Knap en voorkomend, hij klom van commandant in het leger naar generaal en zelfs minister.
In zijn dagen als commandant werd hij aangesteld als hoofd van de inlichtingendienst van het leger, kort nadat de joodse officier Alfred Dreyfus in een proces achter gesloten deuren, schuldig werd bevonden aan het doorgeven van defensie-informatie aan de Duitsers. Niettegenstaande een uiterst summier dossier, met als pièce de résistance wat is gaan heten de “bordereau” zogenaamd geschreven door Dreyfus, werd die laatste gedegradeerd en stante pede afgevoerd naar het Duivelseiland. Hij zou daar gestorven zijn als Pickart niet al gauw op een bewijs van zijn onschuld stuitte, en van de schuld van een andere officier, Esterhazy.

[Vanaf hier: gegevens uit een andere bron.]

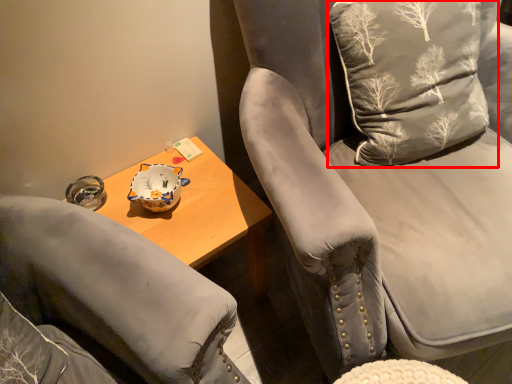
Question: From the image's perspective, where is throw pillow (annotated by the red box) located relative to chair?

Choices:
 (A) above
 (B) below

Answer: (A)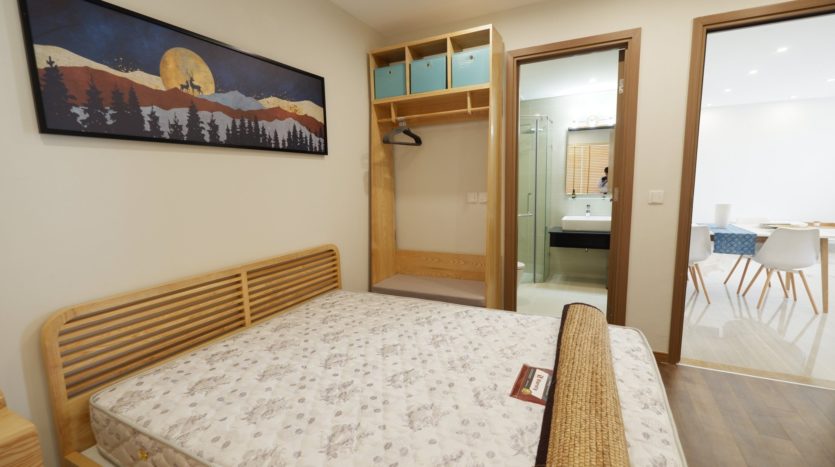
Image resolution: width=835 pixels, height=467 pixels. What are the coordinates of `table runner` in the screenshot? It's located at (734, 243).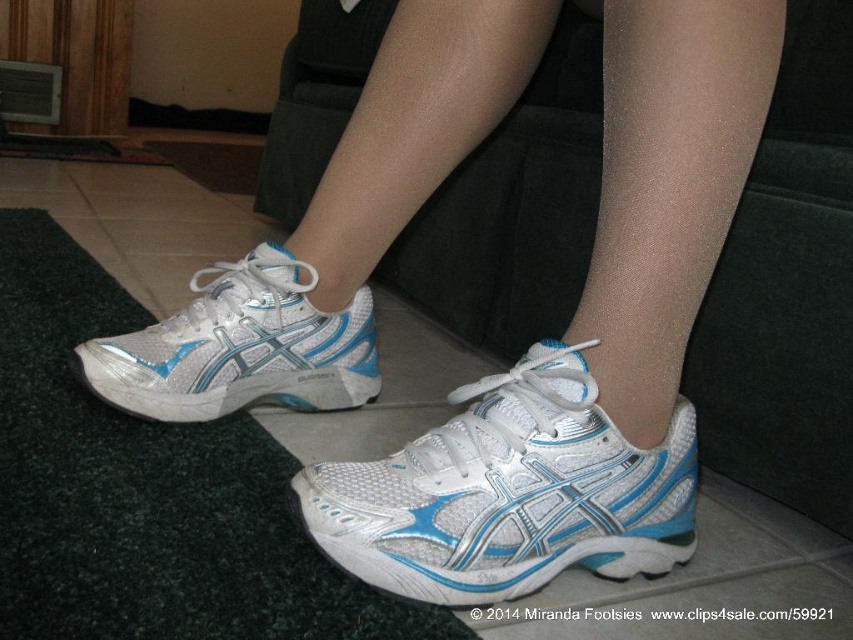
Question: Is white mesh shoe at center closer to the viewer compared to white mesh shoe at left?

Choices:
 (A) no
 (B) yes

Answer: (B)

Question: Does white mesh shoe at center appear over white mesh shoe at left?

Choices:
 (A) no
 (B) yes

Answer: (A)

Question: Which object is closer to the camera taking this photo?

Choices:
 (A) white mesh shoe at left
 (B) white mesh shoe at center

Answer: (B)

Question: Which point is farther from the camera taking this photo?

Choices:
 (A) click(x=186, y=358)
 (B) click(x=596, y=516)

Answer: (A)

Question: Which of the following is the closest to the observer?

Choices:
 (A) white mesh shoe at left
 (B) white mesh shoe at center

Answer: (B)

Question: Can you confirm if white mesh shoe at center is wider than white mesh shoe at left?

Choices:
 (A) no
 (B) yes

Answer: (B)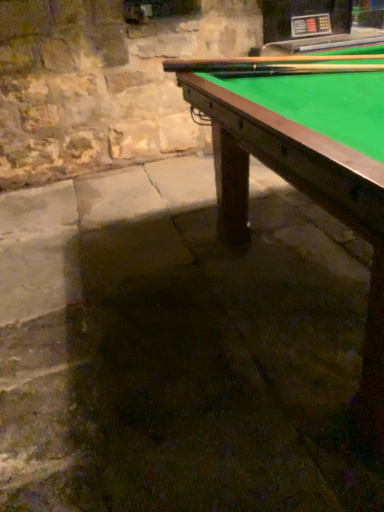
Question: Is the depth of wooden cue at upper right, marked as the 1th cue in a top-to-bottom arrangement, less than that of smooth wood cue at upper right, the 2th cue in the top-to-bottom sequence?

Choices:
 (A) no
 (B) yes

Answer: (B)

Question: Can you confirm if wooden cue at upper right, marked as the 1th cue in a top-to-bottom arrangement, is bigger than smooth wood cue at upper right, which is the first cue from bottom to top?

Choices:
 (A) yes
 (B) no

Answer: (A)

Question: Is wooden cue at upper right, marked as the 1th cue in a top-to-bottom arrangement, to the left of smooth wood cue at upper right, which is the first cue from bottom to top, from the viewer's perspective?

Choices:
 (A) no
 (B) yes

Answer: (B)

Question: From a real-world perspective, is wooden cue at upper right, positioned as the second cue in bottom-to-top order, below smooth wood cue at upper right, the 2th cue in the top-to-bottom sequence?

Choices:
 (A) no
 (B) yes

Answer: (A)

Question: Is wooden cue at upper right, positioned as the second cue in bottom-to-top order, positioned with its back to smooth wood cue at upper right, which is the first cue from bottom to top?

Choices:
 (A) no
 (B) yes

Answer: (A)

Question: Is green felt billiard table at upper right in front of or behind smooth wood cue at upper right, the 2th cue in the top-to-bottom sequence, in the image?

Choices:
 (A) behind
 (B) front

Answer: (B)

Question: Considering the positions of green felt billiard table at upper right and smooth wood cue at upper right, the 2th cue in the top-to-bottom sequence, in the image, is green felt billiard table at upper right bigger or smaller than smooth wood cue at upper right, the 2th cue in the top-to-bottom sequence,?

Choices:
 (A) big
 (B) small

Answer: (A)

Question: Considering the positions of green felt billiard table at upper right and smooth wood cue at upper right, which is the first cue from bottom to top, in the image, is green felt billiard table at upper right taller or shorter than smooth wood cue at upper right, which is the first cue from bottom to top,?

Choices:
 (A) short
 (B) tall

Answer: (B)

Question: Choose the correct answer: Is green felt billiard table at upper right inside smooth wood cue at upper right, which is the first cue from bottom to top, or outside it?

Choices:
 (A) inside
 (B) outside

Answer: (B)

Question: Is smooth wood cue at upper right, which is the first cue from bottom to top, taller or shorter than wooden cue at upper right, positioned as the second cue in bottom-to-top order?

Choices:
 (A) short
 (B) tall

Answer: (B)

Question: Choose the correct answer: Is smooth wood cue at upper right, which is the first cue from bottom to top, inside wooden cue at upper right, positioned as the second cue in bottom-to-top order, or outside it?

Choices:
 (A) outside
 (B) inside

Answer: (A)

Question: From the image's perspective, is smooth wood cue at upper right, the 2th cue in the top-to-bottom sequence, above or below wooden cue at upper right, positioned as the second cue in bottom-to-top order?

Choices:
 (A) below
 (B) above

Answer: (A)

Question: Considering the positions of smooth wood cue at upper right, which is the first cue from bottom to top, and wooden cue at upper right, marked as the 1th cue in a top-to-bottom arrangement, in the image, is smooth wood cue at upper right, which is the first cue from bottom to top, bigger or smaller than wooden cue at upper right, marked as the 1th cue in a top-to-bottom arrangement,?

Choices:
 (A) small
 (B) big

Answer: (A)

Question: Considering the positions of wooden cue at upper right, positioned as the second cue in bottom-to-top order, and smooth wood cue at upper right, which is the first cue from bottom to top, in the image, is wooden cue at upper right, positioned as the second cue in bottom-to-top order, taller or shorter than smooth wood cue at upper right, which is the first cue from bottom to top,?

Choices:
 (A) short
 (B) tall

Answer: (A)

Question: In the image, is wooden cue at upper right, positioned as the second cue in bottom-to-top order, positioned in front of or behind smooth wood cue at upper right, the 2th cue in the top-to-bottom sequence?

Choices:
 (A) front
 (B) behind

Answer: (A)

Pickart klopt met zijn bewijs aan bij de top van het leger maar wordt op alle niveaus tegengewerkt, ook binnen zijn eigen organisatie. De veroordeling van Dreyfus blijkt rigged, en de autoriteiten zijn niet voornemens hun fout te erkennen. Sterker nog, ze zullen er alles aan doen om de affaire in de doofpot te houden. Maar Picquart weet van geen ophouden. Zijn motieven zijn allesbehalve helder. In zijn film J’accuse, een prachtige reconstructie van de affaire, schildert Roman Polanski hem af als een volksheld, zoals hij inderdaad voortbestaat in het nationale bewustzijn. Maar sommigen verwijten hem net zo’n antisemiet te zijn als de rest van de Fransen, een trouwe dienaar die bewogen zou zijn door zijn liefde voor het leger, en zijn wil om die organisatie te verschonen van smet, door de zaak zo snel en discreet mogelijk recht te zetten.
De autoriteiten zijn dat uiteraard niet van plan en uiteindelijk laten ze hem doodgewoon opsluiten. Hij blijft 1 jaar gevangen, maar wijkt niet van zijn queeste voor gerechtigheid.
De next in command in zijn afdeling is ene commandant Henry. Overdreven loyaal aan zijn voormalige directeur en virulent antisemiet Sandherr, de instigator van het beschuldigen van Dreyfus, hij blijkt ook een rol te hebben gespeeld in het bewaken van het geheim, tot aan valse getuigenissen toe. Nadat hij uiteindelijk opbiecht wordt hij dood aangetroffen in zijn cel.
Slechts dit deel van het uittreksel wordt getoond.